* **WORK REQUIRED**:
Please update the listing below by replacing each "series" with "data set" and keeping all else the same. Leave the pictures out of your answer.

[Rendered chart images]
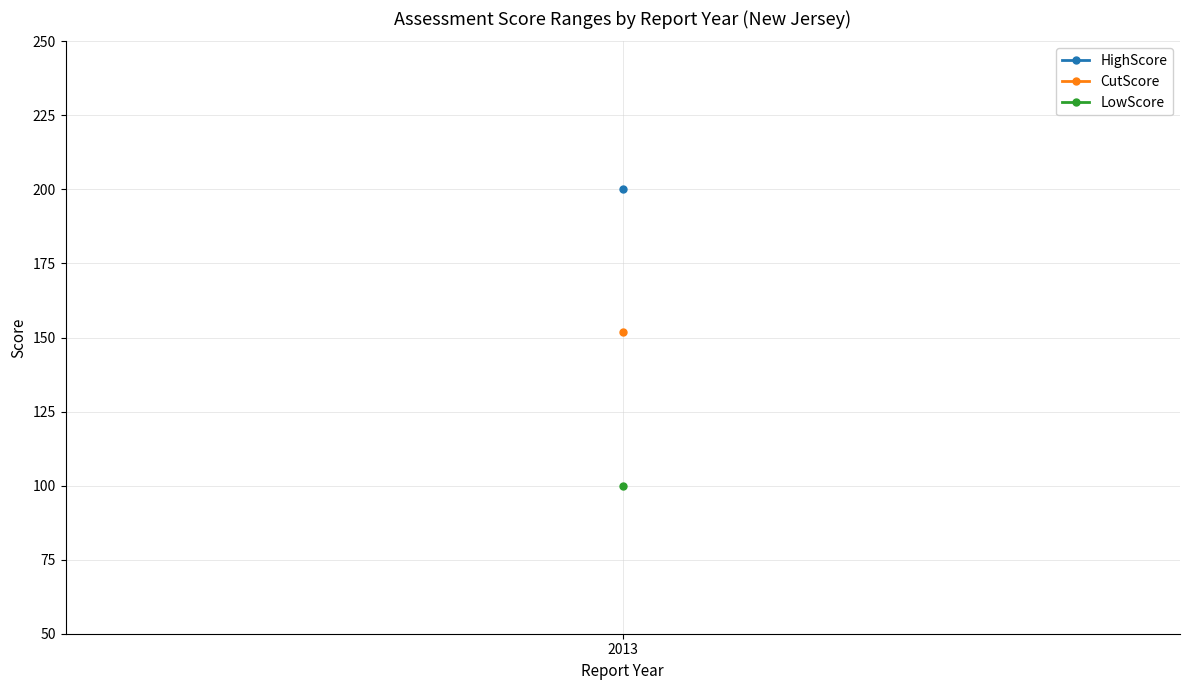

What is the lowest value of the LowScore series?

100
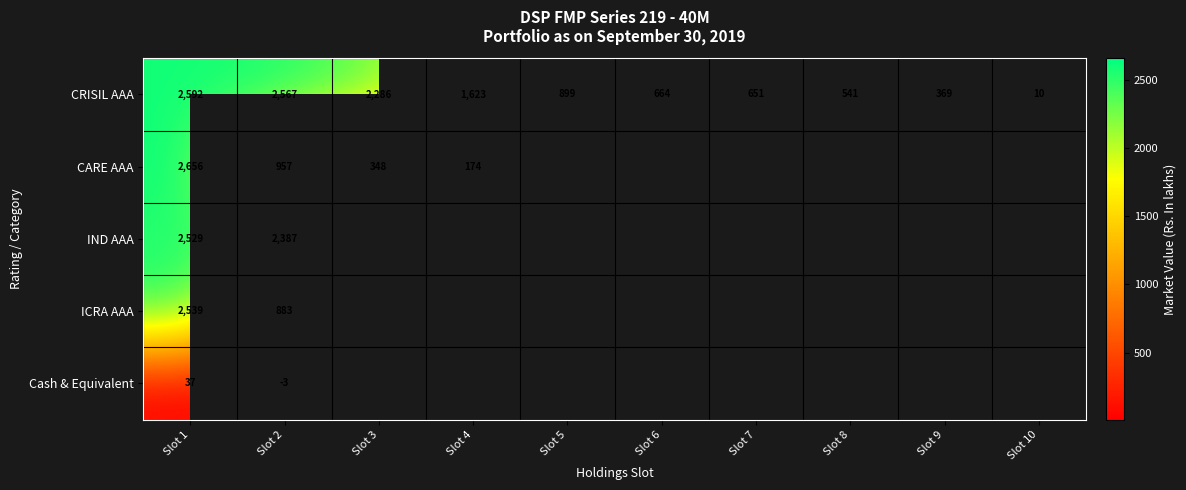

At Slot 1, list the series in order from smallest to largest.

Cash & Equivalent, IND AAA, ICRA AAA, CRISIL AAA, CARE AAA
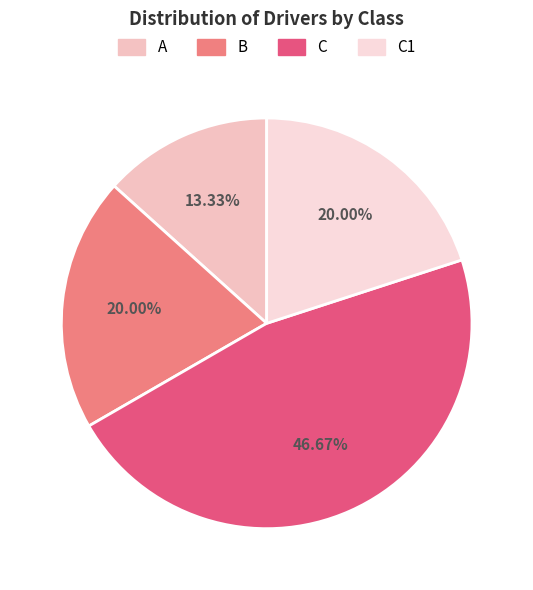

To the nearest percent, what is the difference between the largest and smallest slice percentages?

33%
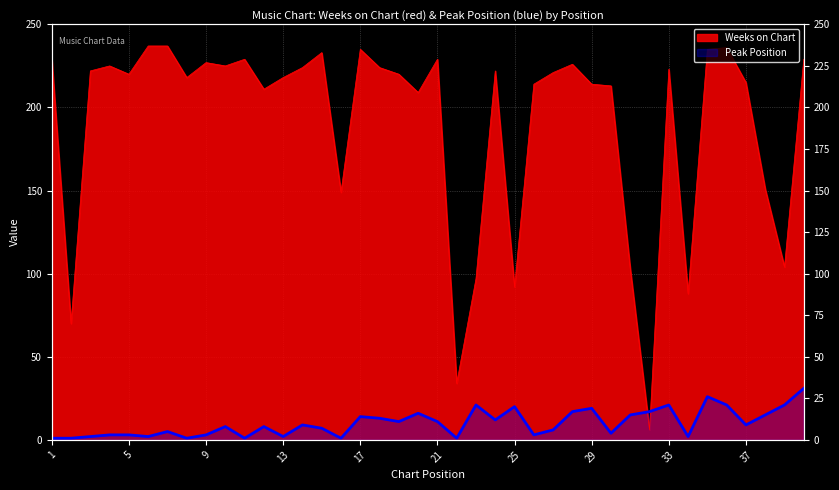

Which series has the largest total across all categories?

Weeks on Chart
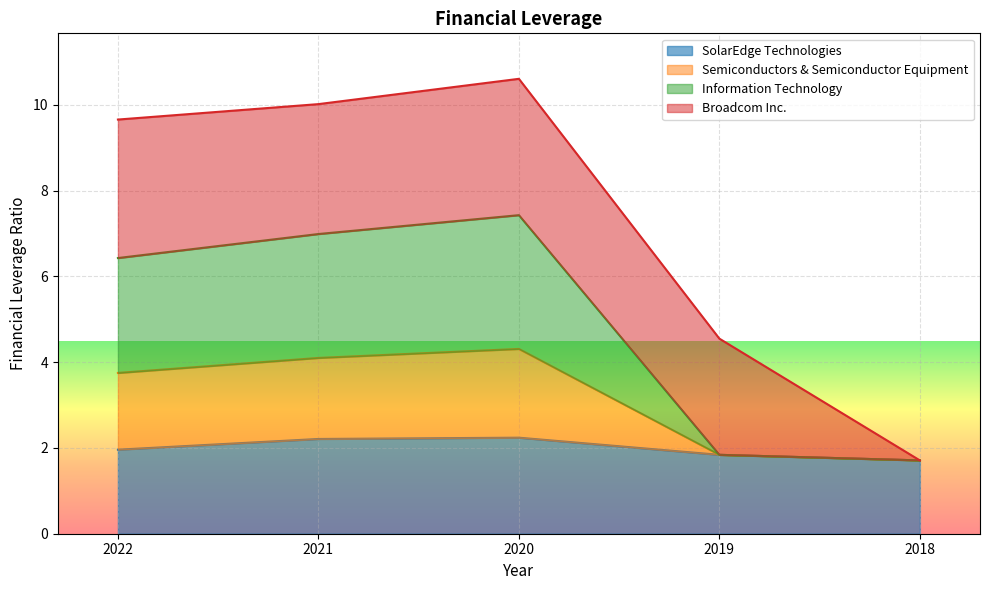

What is the difference between the maximum and minimum values in the SolarEdge Technologies series?

0.5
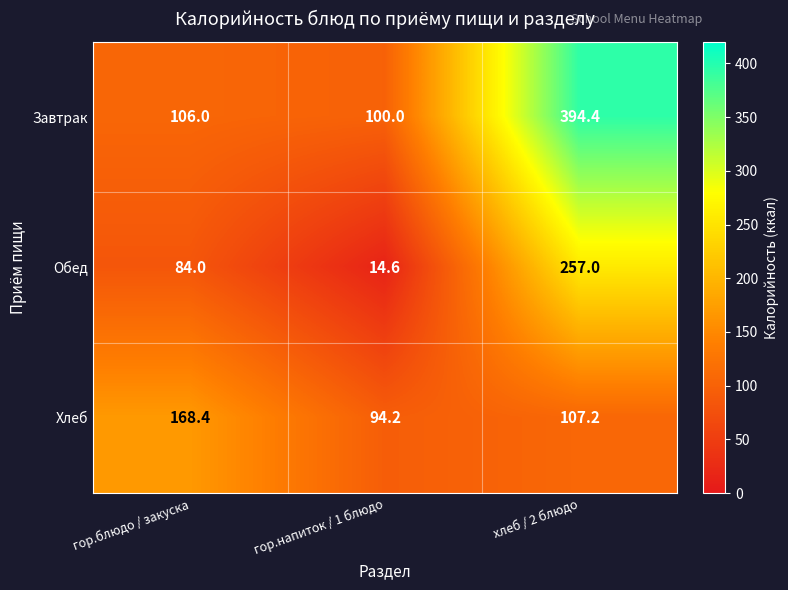

The value of Обед at хлеб / 2 блюдо is 129.4. True or false?

False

* **ANSWER FOR THE TASK**:
What is the lowest value of the LowScore data set?

100

At Slot 1, list the data set in order from smallest to largest.

Cash & Equivalent, IND AAA, ICRA AAA, CRISIL AAA, CARE AAA

To the nearest percent, what is the difference between the largest and smallest slice percentages?

33%

Which data set has the largest total across all categories?

Weeks on Chart

What is the difference between the maximum and minimum values in the SolarEdge Technologies data set?

0.5

The value of Обед at хлеб / 2 блюдо is 129.4. True or false?

False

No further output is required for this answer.